The mismatch negativity (MMN) is an electric brain response which is automatically (task-independently) elicited by any discriminable change in a repetitive sound or sound pattern as long as the memory trace of the previous stimuli lasts. When this change is made smaller in magnitude the MMN is attenuated in amplitude, eventually vanishing at around the discrimination threshold. Therefore the MMN provides a unique objective measure for a subject or patient fs discrimination accuracy. Furthermore, with the MMN, these discrimination thresholds can be separately determined for the different auditory attributes.
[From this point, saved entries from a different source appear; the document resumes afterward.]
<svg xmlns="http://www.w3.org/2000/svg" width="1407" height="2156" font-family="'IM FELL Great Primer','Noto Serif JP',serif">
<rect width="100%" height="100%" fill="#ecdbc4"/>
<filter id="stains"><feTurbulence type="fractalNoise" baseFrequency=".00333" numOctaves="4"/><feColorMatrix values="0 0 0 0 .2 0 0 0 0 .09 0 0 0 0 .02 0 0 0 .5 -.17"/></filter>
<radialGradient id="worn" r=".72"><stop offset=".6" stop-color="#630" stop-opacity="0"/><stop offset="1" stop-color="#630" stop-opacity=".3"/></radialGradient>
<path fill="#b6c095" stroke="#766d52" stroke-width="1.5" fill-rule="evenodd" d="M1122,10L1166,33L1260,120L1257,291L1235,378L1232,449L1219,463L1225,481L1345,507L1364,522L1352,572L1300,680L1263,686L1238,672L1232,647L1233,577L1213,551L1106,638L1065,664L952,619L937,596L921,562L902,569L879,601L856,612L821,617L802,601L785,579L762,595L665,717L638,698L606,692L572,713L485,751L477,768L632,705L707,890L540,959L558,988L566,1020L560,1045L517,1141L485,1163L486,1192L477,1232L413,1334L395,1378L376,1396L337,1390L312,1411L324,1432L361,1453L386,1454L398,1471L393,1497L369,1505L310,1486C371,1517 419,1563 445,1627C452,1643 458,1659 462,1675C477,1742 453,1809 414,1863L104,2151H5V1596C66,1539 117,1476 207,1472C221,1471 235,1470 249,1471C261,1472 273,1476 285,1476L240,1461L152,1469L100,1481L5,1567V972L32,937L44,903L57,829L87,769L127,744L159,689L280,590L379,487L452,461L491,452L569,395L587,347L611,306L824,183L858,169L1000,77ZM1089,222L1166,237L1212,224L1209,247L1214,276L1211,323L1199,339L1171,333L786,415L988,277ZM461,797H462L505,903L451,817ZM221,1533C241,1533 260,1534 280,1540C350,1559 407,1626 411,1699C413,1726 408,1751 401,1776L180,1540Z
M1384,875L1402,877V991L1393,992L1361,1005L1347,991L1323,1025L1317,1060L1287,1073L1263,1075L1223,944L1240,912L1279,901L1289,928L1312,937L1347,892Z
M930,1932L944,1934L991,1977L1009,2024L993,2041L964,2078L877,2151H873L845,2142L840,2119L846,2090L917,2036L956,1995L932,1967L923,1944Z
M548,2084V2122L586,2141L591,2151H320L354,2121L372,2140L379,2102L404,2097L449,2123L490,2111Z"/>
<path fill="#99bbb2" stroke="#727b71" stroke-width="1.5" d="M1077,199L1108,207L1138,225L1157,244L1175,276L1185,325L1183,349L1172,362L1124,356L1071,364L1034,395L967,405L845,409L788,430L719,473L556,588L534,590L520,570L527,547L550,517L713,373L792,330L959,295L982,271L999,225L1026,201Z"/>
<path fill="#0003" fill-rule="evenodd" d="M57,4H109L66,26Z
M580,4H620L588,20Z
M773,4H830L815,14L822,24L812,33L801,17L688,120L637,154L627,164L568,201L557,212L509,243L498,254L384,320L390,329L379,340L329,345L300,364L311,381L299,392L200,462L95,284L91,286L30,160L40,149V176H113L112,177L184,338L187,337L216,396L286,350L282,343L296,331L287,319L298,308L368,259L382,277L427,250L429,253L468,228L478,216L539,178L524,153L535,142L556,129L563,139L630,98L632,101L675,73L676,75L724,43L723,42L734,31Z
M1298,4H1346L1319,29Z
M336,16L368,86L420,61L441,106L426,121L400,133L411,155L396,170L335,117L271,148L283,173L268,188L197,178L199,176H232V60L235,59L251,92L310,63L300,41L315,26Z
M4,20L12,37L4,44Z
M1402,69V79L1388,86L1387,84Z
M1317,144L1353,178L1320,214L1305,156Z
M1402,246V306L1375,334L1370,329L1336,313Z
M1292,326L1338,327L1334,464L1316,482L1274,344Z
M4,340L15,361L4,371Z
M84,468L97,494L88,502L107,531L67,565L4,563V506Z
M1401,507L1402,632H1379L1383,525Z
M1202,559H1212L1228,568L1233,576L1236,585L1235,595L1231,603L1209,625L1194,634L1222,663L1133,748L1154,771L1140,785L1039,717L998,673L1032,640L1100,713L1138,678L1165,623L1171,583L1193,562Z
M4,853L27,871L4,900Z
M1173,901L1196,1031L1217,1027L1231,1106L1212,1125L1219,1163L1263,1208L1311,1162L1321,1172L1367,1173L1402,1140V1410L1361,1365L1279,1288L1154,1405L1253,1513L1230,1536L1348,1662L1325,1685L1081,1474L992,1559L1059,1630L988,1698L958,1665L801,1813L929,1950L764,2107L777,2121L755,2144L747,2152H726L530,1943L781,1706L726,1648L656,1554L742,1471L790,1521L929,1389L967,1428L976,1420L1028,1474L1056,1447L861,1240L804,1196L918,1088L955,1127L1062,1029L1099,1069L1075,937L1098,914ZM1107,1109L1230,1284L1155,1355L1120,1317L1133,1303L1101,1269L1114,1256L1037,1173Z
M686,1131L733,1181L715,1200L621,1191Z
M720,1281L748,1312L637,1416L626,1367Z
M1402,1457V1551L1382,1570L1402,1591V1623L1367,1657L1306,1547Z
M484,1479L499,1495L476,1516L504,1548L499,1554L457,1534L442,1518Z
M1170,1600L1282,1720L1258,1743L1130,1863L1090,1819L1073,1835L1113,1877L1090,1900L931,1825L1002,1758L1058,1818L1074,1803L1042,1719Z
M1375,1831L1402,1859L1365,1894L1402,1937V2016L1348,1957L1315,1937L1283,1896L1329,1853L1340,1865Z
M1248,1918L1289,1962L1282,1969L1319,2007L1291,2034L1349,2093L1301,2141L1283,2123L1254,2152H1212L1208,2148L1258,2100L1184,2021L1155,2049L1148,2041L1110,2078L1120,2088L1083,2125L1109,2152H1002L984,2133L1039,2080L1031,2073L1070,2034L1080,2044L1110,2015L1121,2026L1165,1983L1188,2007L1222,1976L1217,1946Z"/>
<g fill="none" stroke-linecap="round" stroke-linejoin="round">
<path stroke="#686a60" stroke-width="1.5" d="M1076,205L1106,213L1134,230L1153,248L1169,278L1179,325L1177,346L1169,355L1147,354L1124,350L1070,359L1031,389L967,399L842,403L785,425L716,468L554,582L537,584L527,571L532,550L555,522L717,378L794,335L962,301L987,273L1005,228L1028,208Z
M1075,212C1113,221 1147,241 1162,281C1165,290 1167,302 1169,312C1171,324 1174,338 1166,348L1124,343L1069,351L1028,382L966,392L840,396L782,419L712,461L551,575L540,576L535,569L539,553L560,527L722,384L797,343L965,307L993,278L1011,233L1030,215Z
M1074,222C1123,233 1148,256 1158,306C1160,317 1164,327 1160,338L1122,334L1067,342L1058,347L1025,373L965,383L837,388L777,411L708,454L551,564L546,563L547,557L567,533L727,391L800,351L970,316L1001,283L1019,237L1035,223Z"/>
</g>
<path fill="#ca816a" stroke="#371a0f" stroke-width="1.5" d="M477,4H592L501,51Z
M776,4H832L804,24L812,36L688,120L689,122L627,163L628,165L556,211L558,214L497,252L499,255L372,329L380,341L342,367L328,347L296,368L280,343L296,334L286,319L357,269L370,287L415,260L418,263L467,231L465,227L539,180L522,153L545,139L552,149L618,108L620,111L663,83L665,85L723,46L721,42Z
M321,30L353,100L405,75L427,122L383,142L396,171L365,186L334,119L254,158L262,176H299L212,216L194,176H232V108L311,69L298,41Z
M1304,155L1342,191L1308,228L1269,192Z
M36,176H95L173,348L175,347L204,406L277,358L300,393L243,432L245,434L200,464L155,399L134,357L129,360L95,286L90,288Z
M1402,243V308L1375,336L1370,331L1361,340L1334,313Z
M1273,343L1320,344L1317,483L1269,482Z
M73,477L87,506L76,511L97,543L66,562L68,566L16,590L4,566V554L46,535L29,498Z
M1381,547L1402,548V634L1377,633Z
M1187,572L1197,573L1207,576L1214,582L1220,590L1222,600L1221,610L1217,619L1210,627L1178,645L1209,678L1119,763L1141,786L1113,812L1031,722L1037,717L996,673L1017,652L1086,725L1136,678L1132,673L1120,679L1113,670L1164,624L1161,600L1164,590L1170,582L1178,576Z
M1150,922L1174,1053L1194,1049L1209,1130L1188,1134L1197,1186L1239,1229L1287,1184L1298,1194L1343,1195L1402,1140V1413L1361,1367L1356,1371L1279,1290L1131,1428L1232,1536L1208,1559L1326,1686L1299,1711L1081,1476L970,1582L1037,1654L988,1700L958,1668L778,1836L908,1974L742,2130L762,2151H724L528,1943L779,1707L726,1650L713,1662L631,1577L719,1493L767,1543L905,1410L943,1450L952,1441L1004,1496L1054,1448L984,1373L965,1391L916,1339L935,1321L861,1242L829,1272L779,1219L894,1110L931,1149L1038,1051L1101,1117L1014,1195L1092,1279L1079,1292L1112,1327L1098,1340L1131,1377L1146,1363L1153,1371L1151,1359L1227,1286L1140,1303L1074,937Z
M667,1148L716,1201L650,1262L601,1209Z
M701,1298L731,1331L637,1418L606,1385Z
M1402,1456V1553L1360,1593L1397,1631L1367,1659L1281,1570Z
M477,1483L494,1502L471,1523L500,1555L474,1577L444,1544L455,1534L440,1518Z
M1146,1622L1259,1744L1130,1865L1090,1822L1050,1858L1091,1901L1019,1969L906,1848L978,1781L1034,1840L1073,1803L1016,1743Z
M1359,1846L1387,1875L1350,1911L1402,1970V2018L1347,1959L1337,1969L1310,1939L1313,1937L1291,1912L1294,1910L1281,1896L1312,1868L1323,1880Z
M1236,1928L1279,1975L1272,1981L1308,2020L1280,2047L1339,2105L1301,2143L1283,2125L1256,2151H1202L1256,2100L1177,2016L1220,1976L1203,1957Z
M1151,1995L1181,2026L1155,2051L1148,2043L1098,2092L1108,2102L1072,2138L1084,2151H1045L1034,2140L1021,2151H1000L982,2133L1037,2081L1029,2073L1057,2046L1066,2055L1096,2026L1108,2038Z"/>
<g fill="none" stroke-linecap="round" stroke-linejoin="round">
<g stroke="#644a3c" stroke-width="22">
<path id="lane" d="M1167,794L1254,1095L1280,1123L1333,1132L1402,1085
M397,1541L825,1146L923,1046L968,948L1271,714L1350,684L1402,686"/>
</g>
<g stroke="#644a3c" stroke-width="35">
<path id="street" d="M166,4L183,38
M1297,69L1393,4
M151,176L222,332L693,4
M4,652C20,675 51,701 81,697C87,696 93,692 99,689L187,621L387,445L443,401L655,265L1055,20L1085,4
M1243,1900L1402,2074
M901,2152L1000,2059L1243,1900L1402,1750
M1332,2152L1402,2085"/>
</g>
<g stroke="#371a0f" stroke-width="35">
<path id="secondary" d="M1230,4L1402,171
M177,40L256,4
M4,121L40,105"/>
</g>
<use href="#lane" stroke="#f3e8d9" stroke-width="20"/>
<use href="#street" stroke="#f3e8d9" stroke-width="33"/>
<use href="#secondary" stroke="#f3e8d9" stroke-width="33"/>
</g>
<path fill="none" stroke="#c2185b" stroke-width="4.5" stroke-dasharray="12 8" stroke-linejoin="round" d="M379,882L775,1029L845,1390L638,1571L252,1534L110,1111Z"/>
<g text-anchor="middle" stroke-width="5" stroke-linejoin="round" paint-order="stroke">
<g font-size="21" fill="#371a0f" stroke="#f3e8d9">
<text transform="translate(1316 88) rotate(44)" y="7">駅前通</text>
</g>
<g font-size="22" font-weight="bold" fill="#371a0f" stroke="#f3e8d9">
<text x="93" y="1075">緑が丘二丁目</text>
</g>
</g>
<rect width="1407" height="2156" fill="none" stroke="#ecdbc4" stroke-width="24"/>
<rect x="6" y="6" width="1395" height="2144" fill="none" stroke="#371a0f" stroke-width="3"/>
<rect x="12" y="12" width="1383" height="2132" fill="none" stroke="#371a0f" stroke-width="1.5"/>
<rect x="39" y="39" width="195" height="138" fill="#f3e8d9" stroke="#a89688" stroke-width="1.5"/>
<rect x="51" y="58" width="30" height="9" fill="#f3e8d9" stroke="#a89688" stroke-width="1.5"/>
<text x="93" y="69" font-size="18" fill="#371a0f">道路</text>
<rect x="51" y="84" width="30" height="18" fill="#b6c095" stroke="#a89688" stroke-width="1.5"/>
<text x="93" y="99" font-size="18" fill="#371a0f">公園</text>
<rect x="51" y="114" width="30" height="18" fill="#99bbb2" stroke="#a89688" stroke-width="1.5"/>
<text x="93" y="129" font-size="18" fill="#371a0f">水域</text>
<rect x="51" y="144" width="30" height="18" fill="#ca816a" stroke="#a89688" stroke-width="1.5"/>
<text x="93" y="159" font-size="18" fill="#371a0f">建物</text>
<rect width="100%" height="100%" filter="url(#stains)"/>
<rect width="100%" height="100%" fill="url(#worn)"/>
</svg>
Moreover, the individual’s ability to discriminate even complex sound stimuli and patterns such as different phonemes can be measured by using the MMN. Several studies have shown that training-induced improvements in different kinds of auditory discrimination abilities are accompanied by increased MMN amplitudes, reflecting learning-related plastic changes in the auditory cortex. In fact, some recent data suggest that the improved discrimination in the course of training might even be preceded by an MMN enhancement. In stroke patients with aphasia, the MMN may index the gradual recovery of auditory discrimination abilities as time from stroke onset elapses. In addition, in cochlear-prosthesis patients, the MMN can similarly index the gradual recovery of different auditory discrimination functions. Furthermore, the MMN can also reflect the plastic changes occurring when an individual is exposed to a certain language environment, most typically when a newborn is exposed to his/her mother tongue, but such MMN changes reflecting the emergence of new phonetic categories also occur when an adult learns a foreign language. Finally, the MMN can also be used as an index of the duration of sensory memory in audition. These studies have shown that this duration (of the order of 10 sec in young individuals) gets shorter with normal aging, being very short in patients with degenerative brain diseases such as Alzheimer’s disease. These results suggest that the MMN could be used as an index of general brain plasticity.